The cosmological constant, symbolized by the Greek letter lambda, boasts a rich cosmological legacy. Initially introduced by Albert Einstein to reconcile his groundbreaking 1915 gravitational theory, general relativity, with a “static universe,” this concept encountered a challenge when Edwin Hubble’s observations revealed the universe’s expanding—not static—nature. Einstein discarded the cosmological constant, purportedly deeming it his “greatest blunder.”
Nonetheless, in 1998, two distinct astronomical teams observed distant supernovas, unveiling not just the universe’s expansion but its acceleration. Dark energy emerged as a plausible explanation for this accelerating force, reviving the cosmological constant from theoretical oblivion.
Presently, the cosmological constant lambda epitomizes the universe’s background vacuum energy, akin to an “anti-gravity” influence propelling its expansion. Currently, the cosmological constant stands as the primary substantiation for dark energy.
“Our findings, juxtaposed with conventional methods employing the same dark matter map, are finely tuned, affirming consistency with dark energy being explicable by a cosmological constant,” Jeffrey affirmed. “Thus, we have refuted certain physical models positing dark energy.”
Nonetheless, the enigma persists:
The Cosmic Conundrum of the Cosmological Constant
The cosmological constant remains a formidable quandary for scientists.
Observations of distant celestial entities receding from Earth suggest a lambda value 120 orders of magnitude smaller than quantum physics’ projections.
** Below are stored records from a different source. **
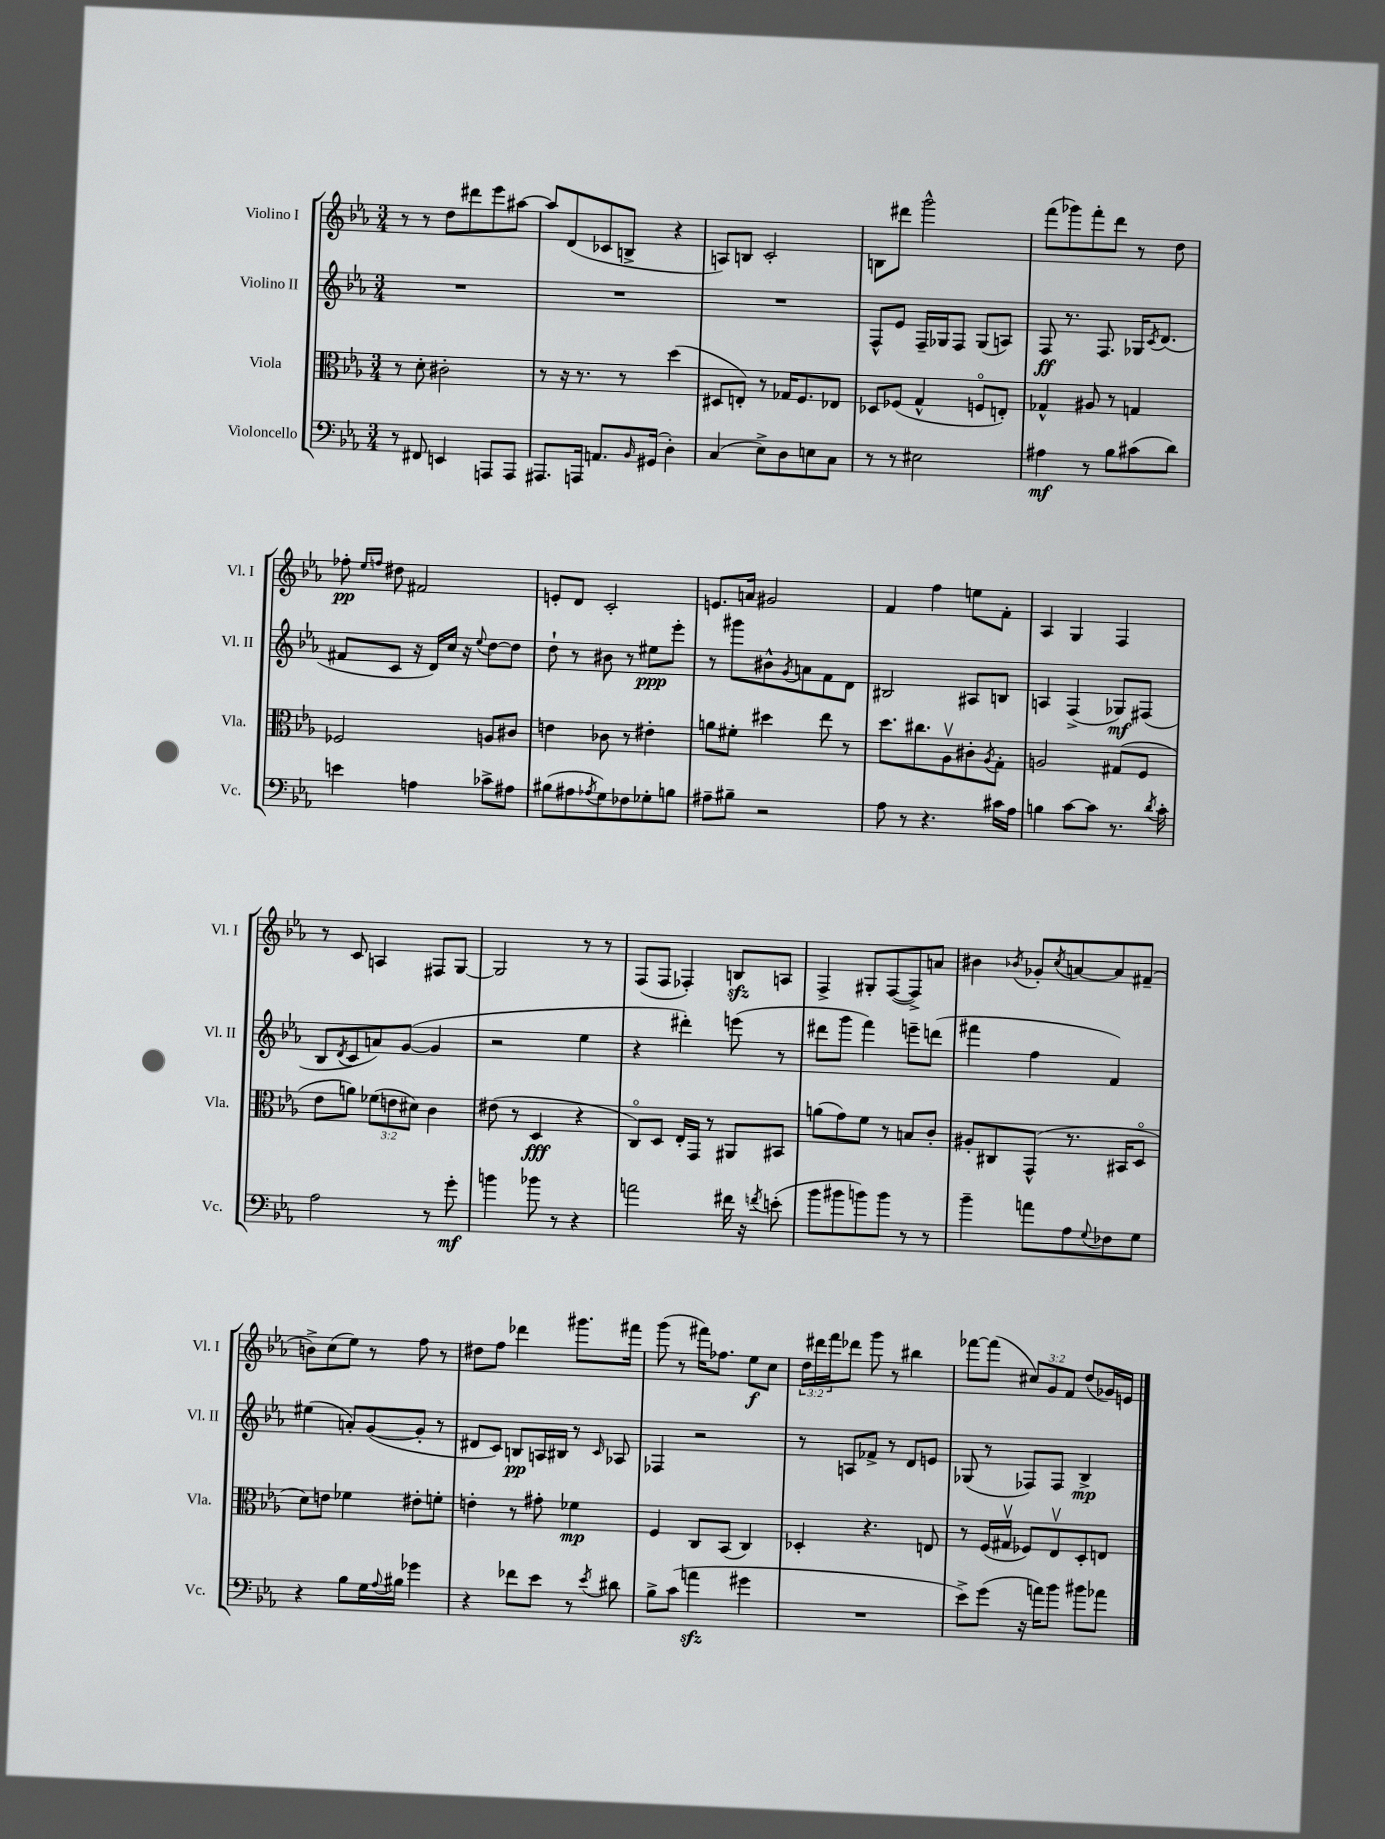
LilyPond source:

<<
\new StaffGroup <<
\new Staff = "s0" \with { instrumentName = "Violino I" shortInstrumentName = "Vl. I" } {
    \clef treble \key ees \major \numericTimeSignature \time 3/4 \override Staff.TupletNumber.text = #tuplet-number::calc-fraction-text
    r8 r8 d''8 dis'''8 ees'''8 ais''8~ |
    ais''8 d'8( ces'8 b8-> r4 |
    a8) b8 c'2-. |
    b8 dis'''8 g'''2-^ |
    f'''8( ges'''8) f'''8-. d'''8 r8 d''8 |
    fes''8-.\pp \grace { ees''16 f''16 } dis''8 fis'2 |
    e'8-. d'8 c'2-. |
    e'8. a'16 gis'2 |
    f'4 f''4 e''8 f'8-. |
    aes4 g4 f4 |
    r8 c'8 a4 fis8 g8~ |
    g2 r8 r8 |
    f8( f8 fes4-.) b8\sfz a8 |
    f4-> gis8-. f8~( f8->) a'8 |
    bis'4 \acciaccatura { bes'8 } ges'8-. \acciaccatura { c''8 } a'8~ a'8 fis'8--( |
    b'8->) c''8( ees''8) r8 f''8 r8 |
    dis''8 f''8 des'''4 gis'''8. fis'''16 |
    g'''8( r8 fis'''16) fes''8. ees''8\f c''8 |
    \tuplet 3/2 { d''16 dis'''16 f'''16 } des'''8 g'''8 r8 bis''4 |
    fes'''8~ fes'''8( \tuplet 3/2 { cis''8) g'8 f'8 } d''8( ges'16) e'16 \bar "|." |
}
\new Staff = "s1" \with { instrumentName = "Violino II" shortInstrumentName = "Vl. II" } {
    \clef treble \key ees \major \numericTimeSignature \time 3/4
    R2. |
    R2. |
    R2. |
    f8-^ ees'8 f16-- ges16 f8 ges8( a8) |
    f8\ff r8. f8. ges16 \acciaccatura { c'8 } d'8.( |
    fis'8 c'8 r16 d'16) c''16 r16 \appoggiatura { ees''8 } d''8~ d''8 |
    d''8-! r8 bis'8 r8 eis''8\ppp ees'''8-. |
    r8 gis'''8 bis'8-^ \acciaccatura { g'8 } a'8 f'8 d'8 |
    bis2 ais8 b8 |
    a4 f4->( ges8\mf) fis8( |
    bes8 \acciaccatura { d'8 } c'8 a'8) g'8~( g'4 |
    r2 ees''4 |
    r4 dis'''4-.) e'''8( r8 |
    dis'''8 g'''8 f'''4) e'''8-- d'''8( |
    fis'''4 f''4 f'4) |
    eis''4( a'8-.) g'8~( g'8-. r8 |
    dis'8 c'8) b8\pp a16 bis16 r8 \grace { c'16 } aes8 |
    fes4 r2 |
    r8 a8 fes'8-> r8 d'8 e'8 |
    ges8( r8 fes8) fes8 bes4->\mp \bar "|." |
}
\new Staff = "s2" \with { instrumentName = "Viola" shortInstrumentName = "Vla." } {
    \clef alto \key ees \major \numericTimeSignature \time 3/4 \override Staff.TupletNumber.text = #tuplet-number::calc-fraction-text
    r8 d'8-. cis'2-. |
    r8 r16 r8. r8 d''4( |
    dis8 e8-.) r8 ges16 f8. ees8 |
    des8 fes8( g4-^ f8\flageolet e8-.) |
    ges4-^ ais8 r8 g4 |
    fes2 a8 cis'8 |
    e'4 ces'8 r8 eis'4-. |
    a'8 fis'8-. dis''4 ees''8 r8 |
    d''8. cis''8. aes8\upbow cis'8-. \acciaccatura { aes8 } g8-. |
    a2 gis8( f8 |
    ees'8 a'8) \tuplet 3/2 { fes'8( e'8 dis'8) } c'4 |
    eis'8( r8 d4\fff r4 |
    c8\flageolet) d8 ees16-. g,16 r8 ais,8 bis,8 |
    a'8( g'8) f'8 r8 b8 c'8-. |
    ais8-. cis8 g,8-^( r8. bis,16 d8\flageolet |
    d'8) e'8 fes'4 eis'8-. f'8-. |
    e'4-. r8 gis'8-. fes'4\mp |
    f4 c8 bes,8( c4) |
    des4-. r4. e8 |
    r8 f16( gis16\upbow fes8) ees8\upbow d8-. e8 \bar "|." |
}
\new Staff = "s3" \with { instrumentName = "Violoncello" shortInstrumentName = "Vc." } {
    \clef bass \key ees \major \numericTimeSignature \time 3/4
    r8 fis,8 e,4 a,,8 a,,8 |
    ais,,8. a,,16 a,8. \grace { bes,16 } gis,16( d4-.) |
    c4( ees8->) d8 e8 c8 |
    r8 r8 eis2 |
    ais4\mf r8 bes8 cis'8( d'8) |
    e'4 a4 ces'8-> ais8 |
    bis8( ais8 \acciaccatura { aes8 } g8) fes8 ges8-. b8 |
    ais8-- bis8-- r2 |
    aes8 r8 r4. cis'16 aes16 |
    b4 c'8~ c'8 r8. \acciaccatura { d'8 } c'16-. |
    aes2 r8 g'8-.\mf |
    b'4 bes'8 r8 r4 |
    a'2 fis'16 r16 \acciaccatura { f'8 } e'8-.( |
    bes'8 bis'8 b'8) b'8 r8 r8 |
    bes'4-- a'8 aes8 \appoggiatura { g8 } fes8 g8 |
    r4 bes8 g16 \appoggiatura { aes8 } bis16 ges'4 |
    r4 fes'8 ees'8 r8 \acciaccatura { ees'8 } dis'8 |
    bes8-> c'8( a'4\sfz gis'4 |
    R2. |
    ees'8->) g'8( r16 a'16) bes'8 bis'8 aes'8 \bar "|." |
}
>>
>>
\layout { \context { \Score \remove "Bar_number_engraver" } }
Consequently, the cosmological constant has earned the dubious distinction of being labeled “the worst theoretical prediction in the history of physics” by some scholars.
Jeffrey underscores the research team’s satisfaction with these outcomes while acknowledging the unresolved discrepancy between theory and observation.
“The disparity is staggering, signifying a flaw in our quantum mechanical framework,” he elaborated. “While these outcomes illuminate the universe’s expansion dynamics and gravitational interactions, they do not bridge the chasm between theory and empirical data.”
While affirming general relativity as the apt gravitational framework, the team’s findings do not preclude alternative gravity models that could elucidate dark energy’s observed effects.
“Superficially, our results align with general relativity. However, they offer leeway for alternative theories explicating dark energy or gravitational mechanisms,” Jeffrey noted.
This study underscores the efficacy of utilizing AI to scrutinize simulated universe models, discern crucial patterns imperceptible to humans, and pursue vital clues regarding dark energy.
“Through these methodologies, we glean insights equivalent to tripling our data volume—a remarkable feat,” Jeffrey remarked.
The UCL researcher underscores the imperative of employing a specialized AI variant adept at discerning cosmic patterns for such investigations. Unlike querying ChatGPT for responses, where gaps may be filled with speculative content, scientific-AI integration necessitates precision and reliability.
“ChatGPT’s limitation lies in fabricating responses when confronted with unknowns. What we seek is clarity on known and unknown realms. Hence, substantial advancements are indispensable for reliable outcomes in scientific-AI amalgamation,” he emphasized.
Anticipated data influx from the Dark Energy Survey spanning six additional years, coupled with inputs from the Euclid telescope launched in July 2023, promises enhanced insights into the universe’s macroscopic structures. These advancements are poised to refine cosmological models, fostering more intricate universe simulations that could potentially unravel the dark energy enigma.
“Our simulated universes exhibit a striking realism, surpassing conventional methodologies. Precision aside, it’s about instilling faith in these outcomes and deeming them dependable,” Jeffrey concluded.
The team’s research is accessible as a preprint on the arXiv paper repository.